Patriarch Evtimiy Boulevard (Булевард Патриарх Евтимий) is a central boulevard in the capital of Bulgaria, Sofia. It is named after the 14th century Bulgarian Patriarch Saint Evtimiy of Tarnovo.

It lies between its crossing with the Vasil Levski Boulevard and Graf Ignatiev Street at the Patriarch Evtimiy Square and the boulevards Praga, Hristo Botev and Skobelev at the Pette kyosheta juncture. Among the most important streets it crosses are the Georgi Rakovski Street, Frityov Nansen Street and Vitosha Boulevard.

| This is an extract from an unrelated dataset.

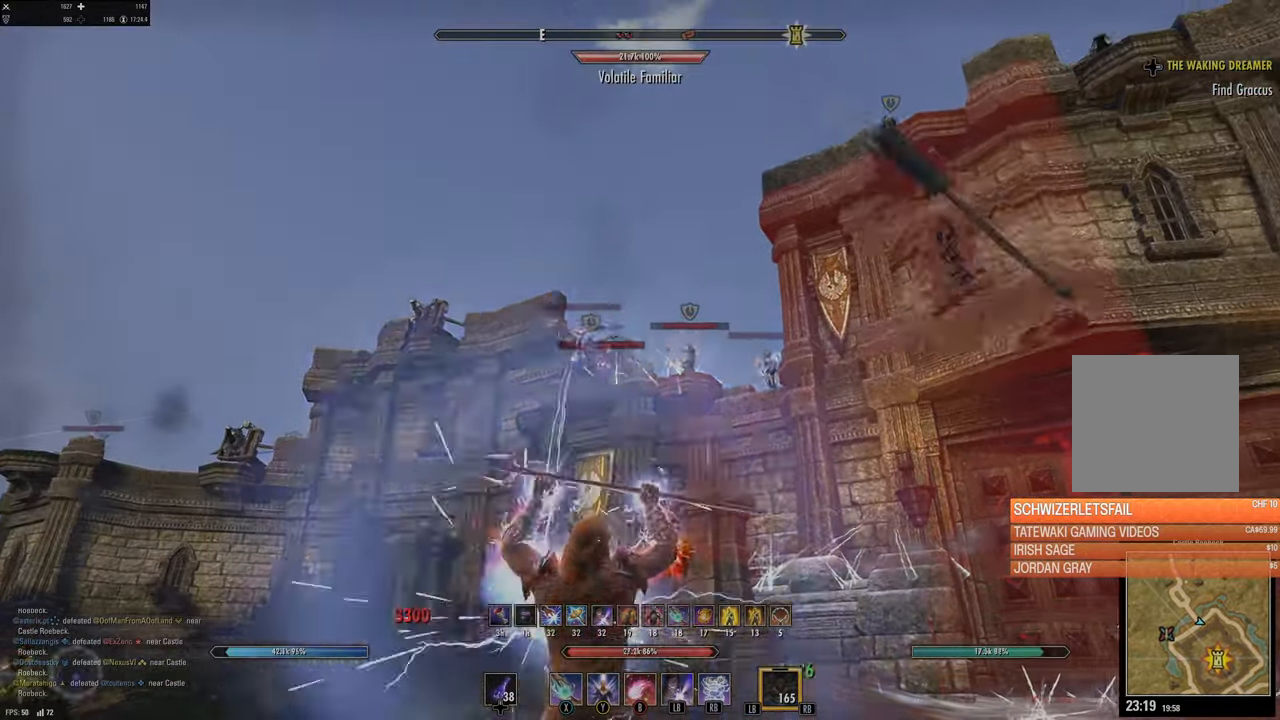
{"buttons": ["X"], "left_stick": "down-left", "right_stick": "center", "events": [[183, "R2", "down"], [283, "R2", "up"], [300, "X", "down"], [333, "left_stick", "down"], [367, "X", "up"], [400, "left_stick", "down-left"], [450, "X", "down"]]}
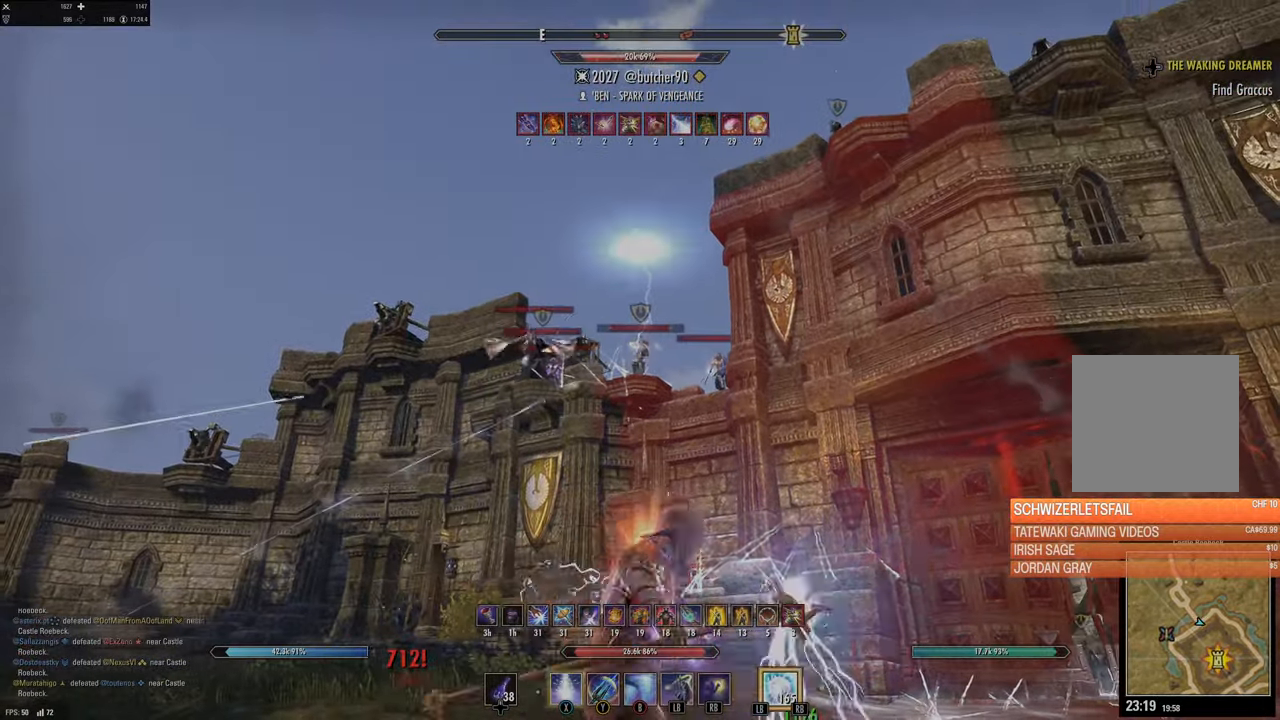
{"buttons": [], "left_stick": "down", "right_stick": "center", "events": [[33, "X", "up"], [183, "left_stick", "down"], [183, "right_stick", "right"], [283, "right_stick", "center"]]}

Its architecture is typical for Sofia during the 1930s and 1940s - mostly six-storey residential edifices with solid facades and relatively high and spacious flats.

== History ==
The boulevard was reconstructed in the 1970s during the construction of the National Palace of Culture and its park. Until the reconstruction the western part had classical appearance with large trees and a green strip in the middle. The boulevard used to be two-way street until the mid 90s when it became one-way from the Graf Ignatiev Str to the Praga Blvd. The most characteristic transport since the 1930s is the trolley bus No.1 but there are also many other lines.

== Famous buildings ==
Northern side
- Sofia notary's office - a National Monument of Culture built in 1899 in Neo-Renaissance style.
- The Nakashev's pharmacy - on the crossing with the Vitosha Blvd, reconstructed in 1996 and popular place for meetings.
- St Georgi the New of Sofia Church, situated in a small park.

Southern side
- Odeon Cinema
- Lycée Français de Sofia
- First City Hospital
- Between the Frityov Nansen Str and Vitosha Blvd it borders with the park of the National Palace of Culture.